You can also browse the Security tab:

Your Leshan container is now ready for use.
2. Install the Linux microPlatform¶
Required Equipment: IoT gateway and workstation to flash the board.

Follow the Linux microPlatform Getting Started guide to set up a 96Boards HiKey gateway for container-based application deployment.

If you don’t have a HiKey, the Getting Started Guide contains information for other boards, provided on a best-effort basis.
3. Set up the IoT Gateway¶
Required Equipment: IoT gateway device and workstation to run Ansible.

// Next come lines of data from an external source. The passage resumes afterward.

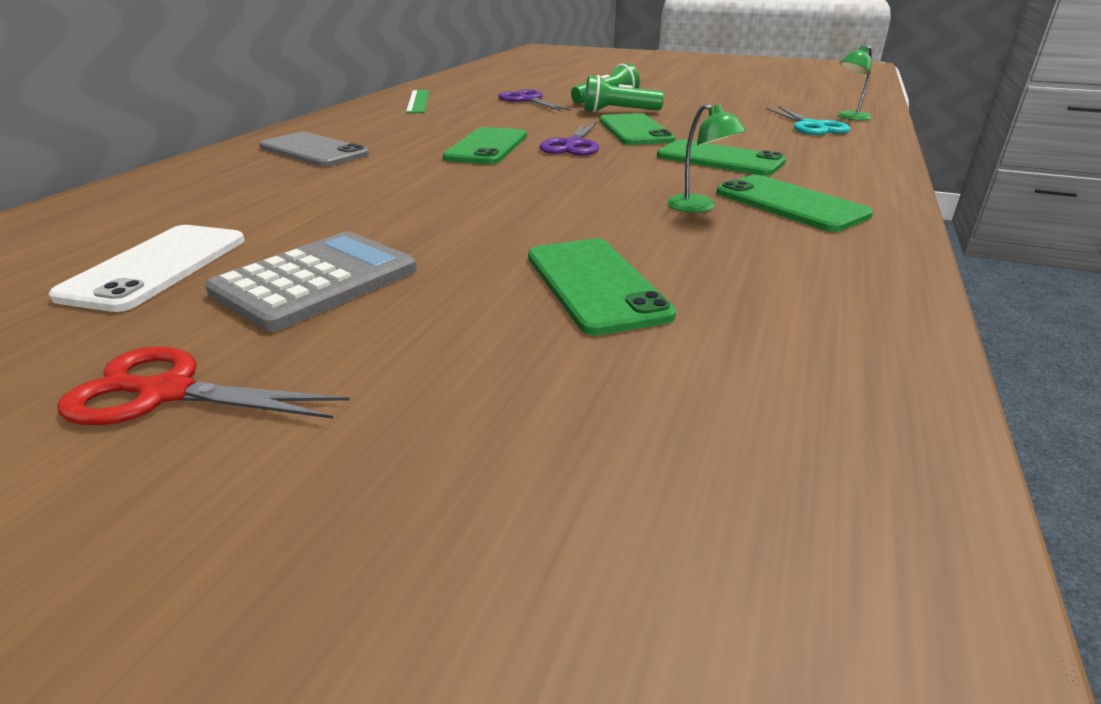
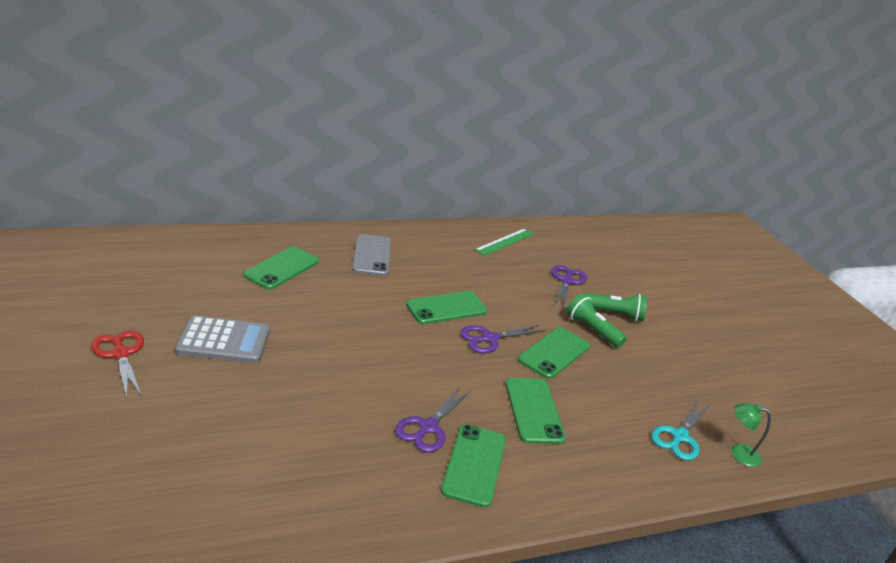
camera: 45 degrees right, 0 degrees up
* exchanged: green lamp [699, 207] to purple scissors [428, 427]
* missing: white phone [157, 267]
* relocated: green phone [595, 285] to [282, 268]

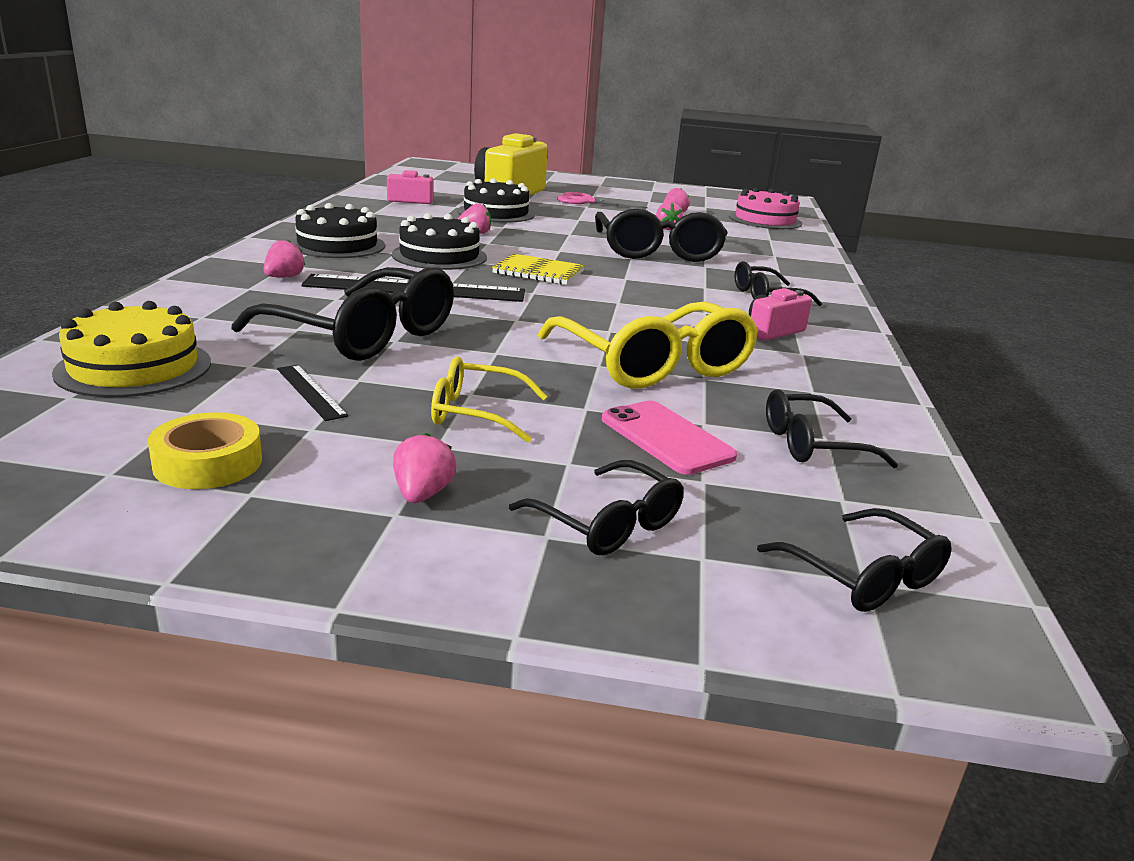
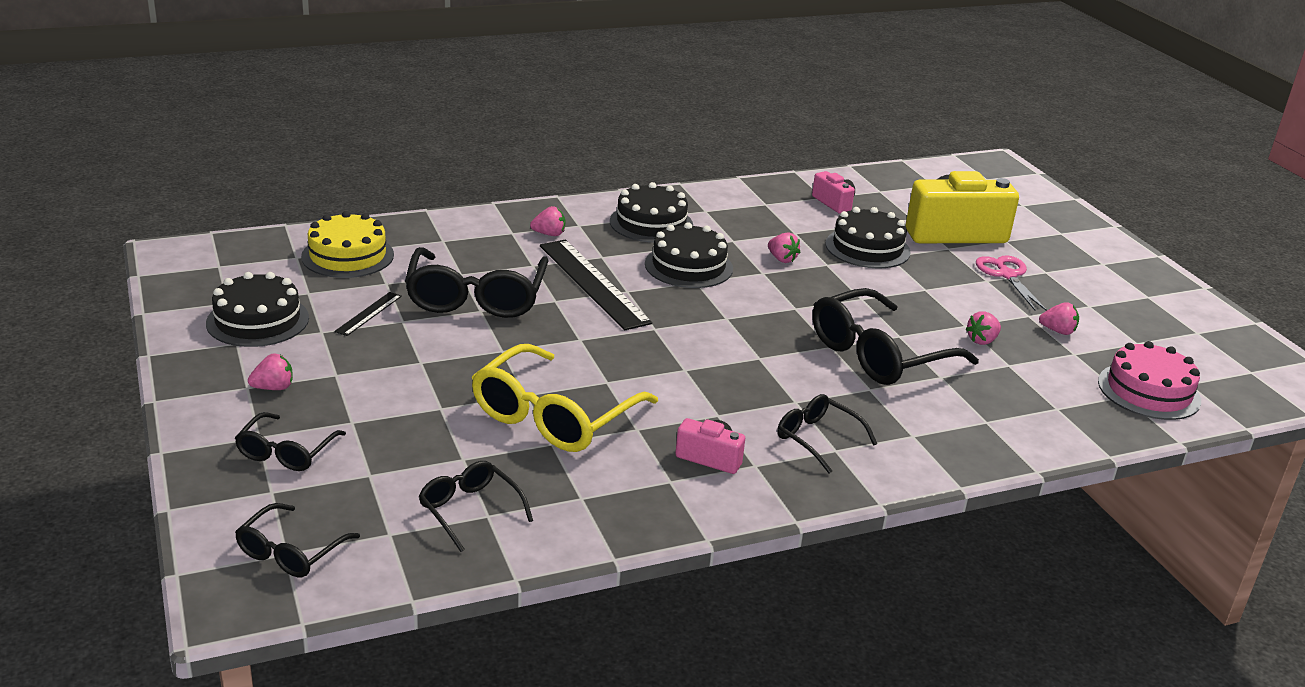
camera: 60 degrees right, 5 degrees up
* missing: yellow notebook [538, 272]
* missing: yellow glasses [476, 413]
* missing: pink phone [666, 438]
* exchanged: yellow tape [208, 463] to black cake [257, 320]

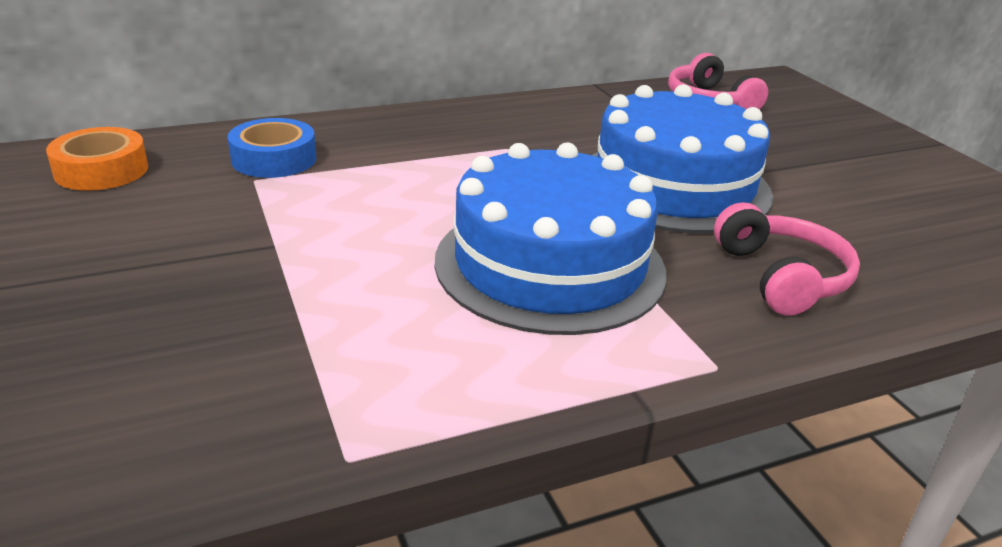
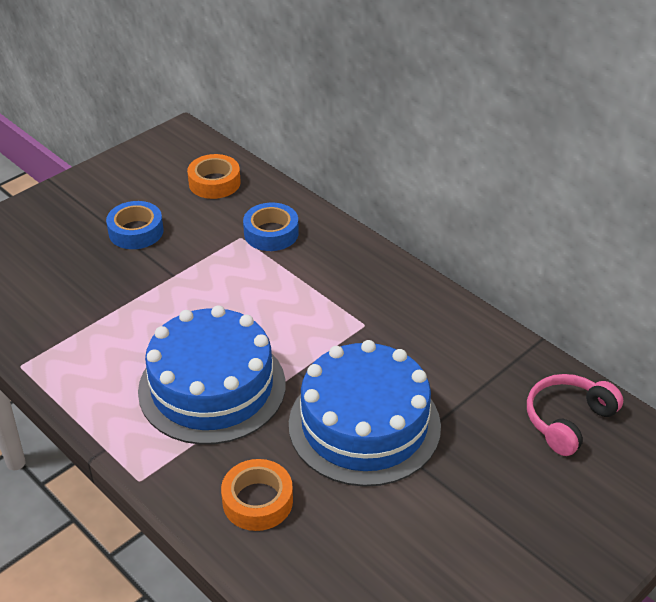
camera: 70 degrees right, 10 degrees up
* exchanged: pink headphones [782, 277] to orange tape [257, 501]
* appeared: blue tape [136, 231]

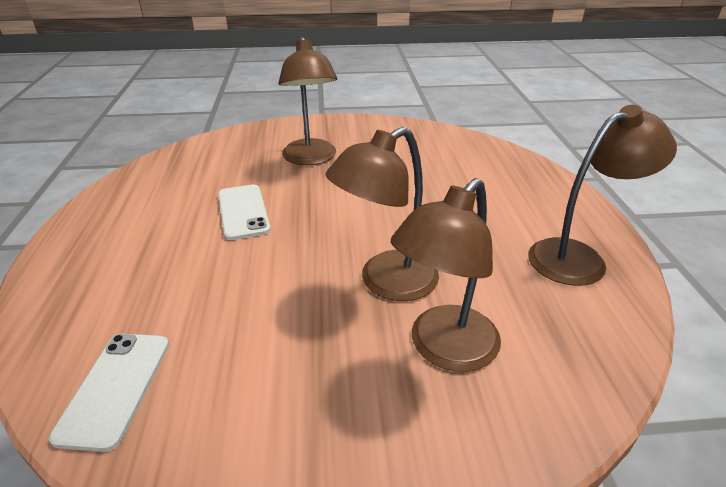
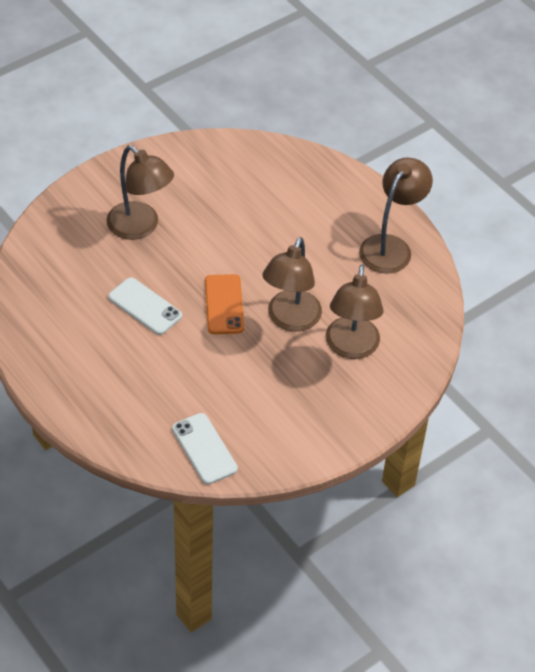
camera: 35 degrees left, 15 degrees up
* appeared: orange phone [224, 304]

You’ll now use Ansible to set up your IoT gateway to act as a network proxy for your IoT device to communicate with the Leshan server you set up earlier.
Follow the Basic IoT Gateway Getting Started guide to log into the Basic IoT Gateway console and change the password for the osf user. The default password is osf.
Connect your IoT gateway to the network.

You can connect a HiKey to a local WiFi network[1] from its serial console as follows:
sudo nmcli device wifi connect <NetworkSSID> password <NetworkPassword>
After connecting to the network, record the IP address of your gateway, GATEWAY_IP_ADDRESS, which you can obtain when using WiFi with:
ip addr show wlan0 | grep -o 'inet [.0-9]*'
(If you’re using Ethernet, ip addr show will show all IP addresses on the system.)
If you don’t already have one, you now need to create an SSH key on your workstation. If you’ve never done this before, the GitHub guide to SSH keys has useful instructions.
Copy your SSH key to the gateway in order to control it with Ansible. Do this with ssh-copy-id:
ssh-copy-id osf@GATEWAY_IP_ADDRESS
Use the new password for the linaro account you set earlier.
Install Ansible, which will let you install and control containers on your IoT gateway via SSH from your workstation.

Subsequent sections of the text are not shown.